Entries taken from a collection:
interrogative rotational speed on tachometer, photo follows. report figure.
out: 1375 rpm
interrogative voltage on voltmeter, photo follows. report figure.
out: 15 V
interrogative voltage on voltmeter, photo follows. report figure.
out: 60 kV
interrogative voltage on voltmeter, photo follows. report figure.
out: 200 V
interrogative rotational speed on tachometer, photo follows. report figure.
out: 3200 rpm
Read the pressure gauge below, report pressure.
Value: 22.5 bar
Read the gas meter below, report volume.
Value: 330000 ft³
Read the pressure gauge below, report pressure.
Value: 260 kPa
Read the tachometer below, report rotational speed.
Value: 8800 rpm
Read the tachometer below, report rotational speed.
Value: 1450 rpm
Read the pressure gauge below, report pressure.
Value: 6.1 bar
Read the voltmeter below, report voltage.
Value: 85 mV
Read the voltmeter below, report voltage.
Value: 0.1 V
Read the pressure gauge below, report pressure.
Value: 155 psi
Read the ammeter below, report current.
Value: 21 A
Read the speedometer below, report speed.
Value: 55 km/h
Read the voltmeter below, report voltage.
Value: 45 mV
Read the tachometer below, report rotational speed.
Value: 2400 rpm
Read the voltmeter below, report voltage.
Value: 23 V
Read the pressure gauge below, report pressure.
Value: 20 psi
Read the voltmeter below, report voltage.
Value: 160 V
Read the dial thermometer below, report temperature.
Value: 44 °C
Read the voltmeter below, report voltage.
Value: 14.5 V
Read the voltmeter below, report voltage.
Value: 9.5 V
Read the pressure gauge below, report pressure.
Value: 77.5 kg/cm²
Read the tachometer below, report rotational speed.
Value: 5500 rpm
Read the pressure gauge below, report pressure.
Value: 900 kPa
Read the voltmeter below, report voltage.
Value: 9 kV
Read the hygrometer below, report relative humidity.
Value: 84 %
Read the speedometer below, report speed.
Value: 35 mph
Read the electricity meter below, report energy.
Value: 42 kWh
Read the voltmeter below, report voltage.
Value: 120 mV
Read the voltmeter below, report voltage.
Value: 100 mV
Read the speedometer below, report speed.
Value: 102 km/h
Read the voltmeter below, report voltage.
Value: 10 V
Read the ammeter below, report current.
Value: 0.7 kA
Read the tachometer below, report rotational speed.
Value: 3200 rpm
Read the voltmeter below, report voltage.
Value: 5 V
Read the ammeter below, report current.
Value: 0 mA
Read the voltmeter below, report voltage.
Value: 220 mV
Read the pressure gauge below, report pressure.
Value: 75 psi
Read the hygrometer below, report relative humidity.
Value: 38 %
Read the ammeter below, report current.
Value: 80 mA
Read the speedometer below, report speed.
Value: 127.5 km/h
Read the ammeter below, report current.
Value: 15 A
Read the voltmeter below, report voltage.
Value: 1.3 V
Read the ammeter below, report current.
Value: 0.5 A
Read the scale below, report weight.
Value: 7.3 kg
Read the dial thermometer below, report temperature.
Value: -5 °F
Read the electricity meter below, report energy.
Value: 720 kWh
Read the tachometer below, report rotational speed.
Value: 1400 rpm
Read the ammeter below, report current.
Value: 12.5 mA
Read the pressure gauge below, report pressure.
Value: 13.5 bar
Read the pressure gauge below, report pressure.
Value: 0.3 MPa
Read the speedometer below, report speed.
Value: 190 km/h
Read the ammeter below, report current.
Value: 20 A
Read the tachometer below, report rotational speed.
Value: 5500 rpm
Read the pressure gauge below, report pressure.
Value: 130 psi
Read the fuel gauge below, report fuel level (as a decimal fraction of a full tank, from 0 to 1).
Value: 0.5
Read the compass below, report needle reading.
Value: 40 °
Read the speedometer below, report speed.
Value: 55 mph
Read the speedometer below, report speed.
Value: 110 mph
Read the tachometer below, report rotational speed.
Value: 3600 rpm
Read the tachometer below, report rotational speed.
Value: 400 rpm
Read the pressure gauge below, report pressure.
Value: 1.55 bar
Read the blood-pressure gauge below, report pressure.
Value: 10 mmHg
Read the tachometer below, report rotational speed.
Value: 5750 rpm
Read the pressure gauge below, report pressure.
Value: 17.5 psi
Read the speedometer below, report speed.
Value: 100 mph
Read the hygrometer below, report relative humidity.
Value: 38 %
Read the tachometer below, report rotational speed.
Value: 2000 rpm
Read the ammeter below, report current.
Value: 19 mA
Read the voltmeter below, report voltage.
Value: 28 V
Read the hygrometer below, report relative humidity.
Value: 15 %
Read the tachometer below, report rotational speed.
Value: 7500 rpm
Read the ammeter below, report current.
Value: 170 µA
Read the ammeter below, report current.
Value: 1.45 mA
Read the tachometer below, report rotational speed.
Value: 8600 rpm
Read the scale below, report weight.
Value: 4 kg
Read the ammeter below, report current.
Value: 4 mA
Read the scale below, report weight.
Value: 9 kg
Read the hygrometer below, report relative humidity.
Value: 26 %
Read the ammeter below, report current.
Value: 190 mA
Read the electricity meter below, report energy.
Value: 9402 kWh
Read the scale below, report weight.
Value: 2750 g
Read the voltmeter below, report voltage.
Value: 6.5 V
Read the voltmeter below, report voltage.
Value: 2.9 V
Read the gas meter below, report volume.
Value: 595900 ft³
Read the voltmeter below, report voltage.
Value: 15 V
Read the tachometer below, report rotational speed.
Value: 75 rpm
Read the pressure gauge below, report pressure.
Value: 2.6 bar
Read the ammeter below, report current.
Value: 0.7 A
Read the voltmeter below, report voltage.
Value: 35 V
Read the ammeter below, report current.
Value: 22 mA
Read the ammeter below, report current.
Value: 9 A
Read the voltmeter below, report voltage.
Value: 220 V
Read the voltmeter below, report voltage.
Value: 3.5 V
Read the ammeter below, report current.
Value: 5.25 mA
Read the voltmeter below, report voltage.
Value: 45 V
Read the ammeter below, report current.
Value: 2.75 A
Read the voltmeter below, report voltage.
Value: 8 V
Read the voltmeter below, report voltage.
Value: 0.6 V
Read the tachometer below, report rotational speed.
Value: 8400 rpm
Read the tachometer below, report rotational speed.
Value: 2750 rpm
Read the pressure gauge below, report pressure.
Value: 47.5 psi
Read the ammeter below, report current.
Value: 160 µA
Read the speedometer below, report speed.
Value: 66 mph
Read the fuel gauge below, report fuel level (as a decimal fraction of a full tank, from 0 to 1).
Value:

• **What you are asked to do**:
Please convert the entries from the start through the line containing "Value: 22.5 bar", inclusive, into a two-column CSV headed text and answer. Give one row per entry and put each value in its own quoted field, with line breaks replaced by spaces.

• **Solution below**:
text,answer
"interrogative rotational speed on tachometer, photo follows. report figure. out:","1375 rpm"
"interrogative voltage on voltmeter, photo follows. report figure. out:","15 V"
"interrogative voltage on voltmeter, photo follows. report figure. out:","60 kV"
"interrogative voltage on voltmeter, photo follows. report figure. out:","200 V"
"interrogative rotational speed on tachometer, photo follows. report figure. out:","3200 rpm"
"Read the pressure gauge below, report pressure. Value:","22.5 bar"